Top of Records

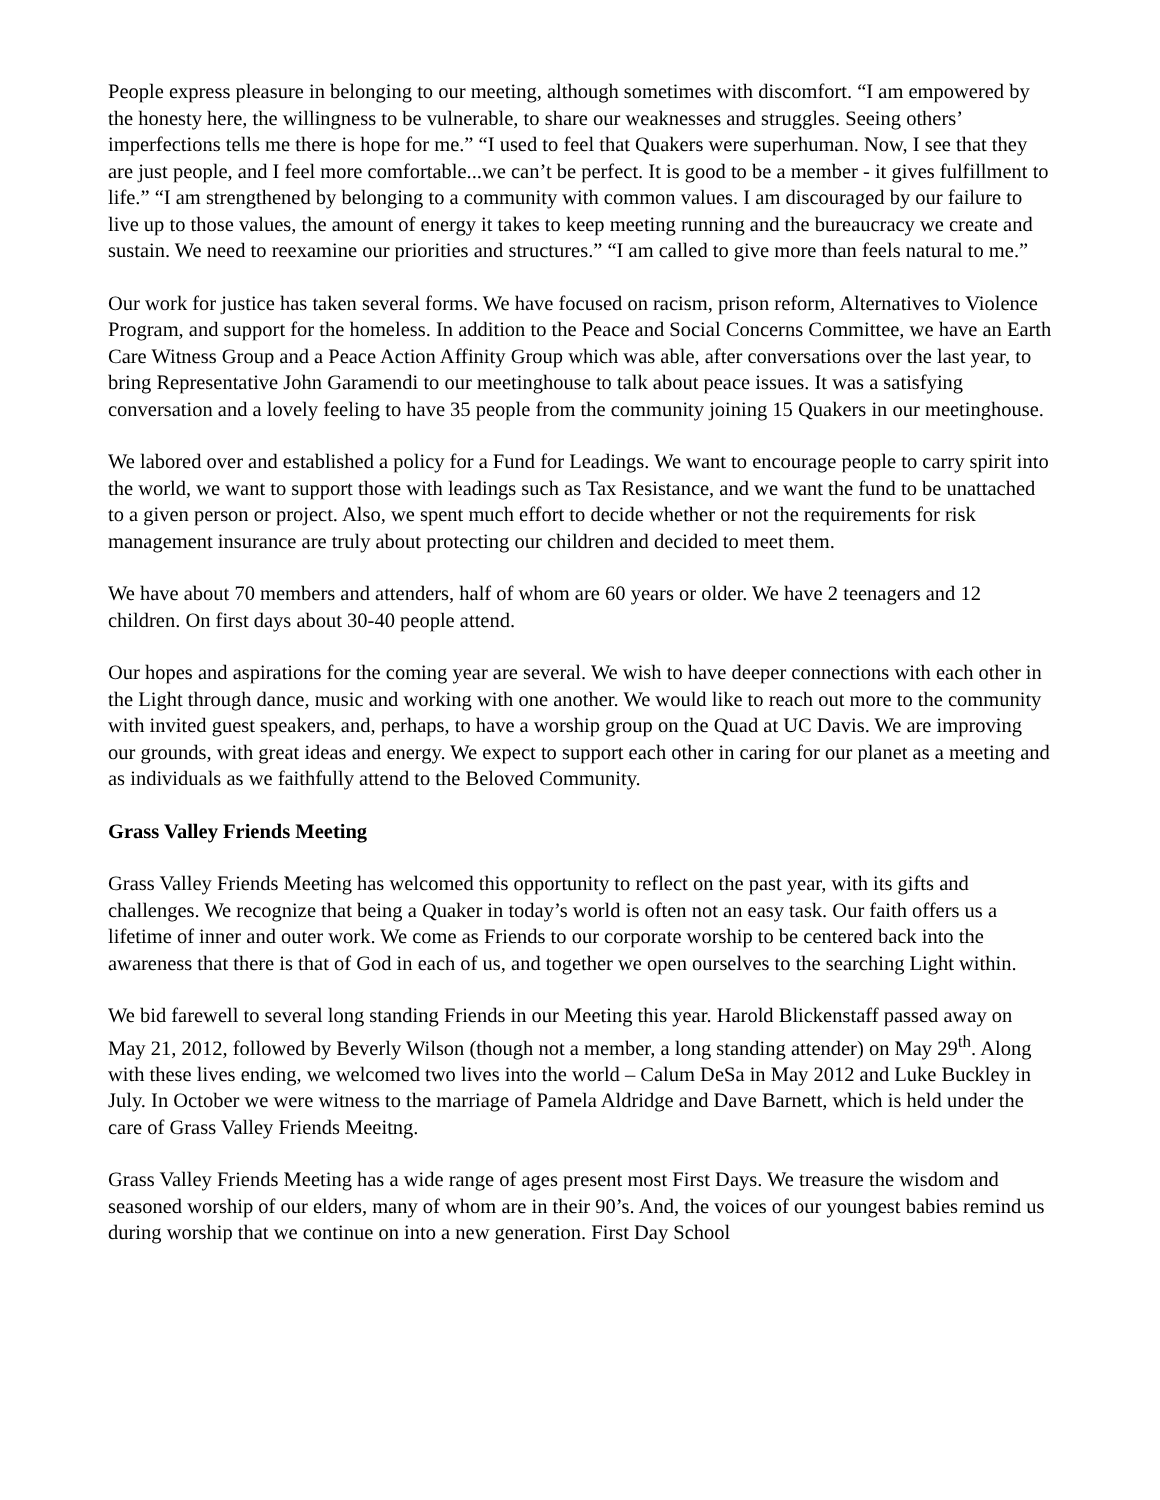People express pleasure in belonging to our meeting, although sometimes with discomfort. “I am empowered by the honesty here, the willingness to be vulnerable, to share our weaknesses and struggles. Seeing others’ imperfections tells me there is hope for me.” “I used to feel that Quakers were superhuman. Now, I see that they are just people, and I feel more comfortable...we can’t be perfect. It is good to be a member - it gives fulfillment to life.” “I am strengthened by belonging to a community with common values. I am discouraged by our failure to live up to those values, the amount of energy it takes to keep meeting running and the bureaucracy we create and sustain. We need to reexamine our priorities and structures.” “I am called to give more than feels natural to me.”
Our work for justice has taken several forms. We have focused on racism, prison reform, Alternatives to Violence Program, and support for the homeless. In addition to the Peace and Social Concerns Committee, we have an Earth Care Witness Group and a Peace Action Affinity Group which was able, after conversations over the last year, to bring Representative John Garamendi to our meetinghouse to talk about peace issues. It was a satisfying conversation and a lovely feeling to have 35 people from the community joining 15 Quakers in our meetinghouse.
We labored over and established a policy for a Fund for Leadings. We want to encourage people to carry spirit into the world, we want to support those with leadings such as Tax Resistance, and we want the fund to be unattached to a given person or project. Also, we spent much effort to decide whether or not the requirements for risk management insurance are truly about protecting our children and decided to meet them.
We have about 70 members and attenders, half of whom are 60 years or older. We have 2 teenagers and 12 children. On first days about 30-40 people attend.
Our hopes and aspirations for the coming year are several. We wish to have deeper connections with each other in the Light through dance, music and working with one another. We would like to reach out more to the community with invited guest speakers, and, perhaps, to have a worship group on the Quad at UC Davis. We are improving our grounds, with great ideas and energy. We expect to support each other in caring for our planet as a meeting and as individuals as we faithfully attend to the Beloved Community.
Grass Valley Friends Meeting
Grass Valley Friends Meeting has welcomed this opportunity to reflect on the past year, with its gifts and challenges. We recognize that being a Quaker in today’s world is often not an easy task. Our faith offers us a lifetime of inner and outer work. We come as Friends to our corporate worship to be centered back into the awareness that there is that of God in each of us, and together we open ourselves to the searching Light within.
We bid farewell to several long standing Friends in our Meeting this year. Harold Blickenstaff passed away on May 21, 2012, followed by Beverly Wilson (though not a member, a long standing attender) on May 29<sup>th</sup>. Along with these lives ending, we welcomed two lives into the world – Calum DeSa in May 2012 and Luke Buckley in July. In October we were witness to the marriage of Pamela Aldridge and Dave Barnett, which is held under the care of Grass Valley Friends Meeitng.
Grass Valley Friends Meeting has a wide range of ages present most First Days. We treasure the wisdom and seasoned worship of our elders, many of whom are in their 90’s. And, the voices of our youngest babies remind us during worship that we continue on into a new generation. First Day School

Bottom of Records

▶ [Try it]:
Print all the lines above exactly as they are, but without the pictures.

▶ [Response area]:
People express pleasure in belonging to our meeting, although sometimes with discomfort. “I am empowered by the honesty here, the willingness to be vulnerable, to share our weaknesses and struggles. Seeing others’ imperfections tells me there is hope for me.” “I used to feel that Quakers were superhuman. Now, I see that they are just people, and I feel more comfortable...we can’t be perfect. It is good to be a member - it gives fulfillment to life.” “I am strengthened by belonging to a community with common values. I am discouraged by our failure to live up to those values, the amount of energy it takes to keep meeting running and the bureaucracy we create and sustain. We need to reexamine our priorities and structures.” “I am called to give more than feels natural to me.”
Our work for justice has taken several forms. We have focused on racism, prison reform, Alternatives to Violence Program, and support for the homeless. In addition to the Peace and Social Concerns Committee, we have an Earth Care Witness Group and a Peace Action Affinity Group which was able, after conversations over the last year, to bring Representative John Garamendi to our meetinghouse to talk about peace issues. It was a satisfying conversation and a lovely feeling to have 35 people from the community joining 15 Quakers in our meetinghouse.
We labored over and established a policy for a Fund for Leadings. We want to encourage people to carry spirit into the world, we want to support those with leadings such as Tax Resistance, and we want the fund to be unattached to a given person or project. Also, we spent much effort to decide whether or not the requirements for risk management insurance are truly about protecting our children and decided to meet them.
We have about 70 members and attenders, half of whom are 60 years or older. We have 2 teenagers and 12 children. On first days about 30-40 people attend.
Our hopes and aspirations for the coming year are several. We wish to have deeper connections with each other in the Light through dance, music and working with one another. We would like to reach out more to the community with invited guest speakers, and, perhaps, to have a worship group on the Quad at UC Davis. We are improving our grounds, with great ideas and energy. We expect to support each other in caring for our planet as a meeting and as individuals as we faithfully attend to the Beloved Community.
Grass Valley Friends Meeting
Grass Valley Friends Meeting has welcomed this opportunity to reflect on the past year, with its gifts and challenges. We recognize that being a Quaker in today’s world is often not an easy task. Our faith offers us a lifetime of inner and outer work. We come as Friends to our corporate worship to be centered back into the awareness that there is that of God in each of us, and together we open ourselves to the searching Light within.
We bid farewell to several long standing Friends in our Meeting this year. Harold Blickenstaff passed away on May 21, 2012, followed by Beverly Wilson (though not a member, a long standing attender) on May 29<sup>th</sup>. Along with these lives ending, we welcomed two lives into the world – Calum DeSa in May 2012 and Luke Buckley in July. In October we were witness to the marriage of Pamela Aldridge and Dave Barnett, which is held under the care of Grass Valley Friends Meeitng.
Grass Valley Friends Meeting has a wide range of ages present most First Days. We treasure the wisdom and seasoned worship of our elders, many of whom are in their 90’s. And, the voices of our youngest babies remind us during worship that we continue on into a new generation. First Day School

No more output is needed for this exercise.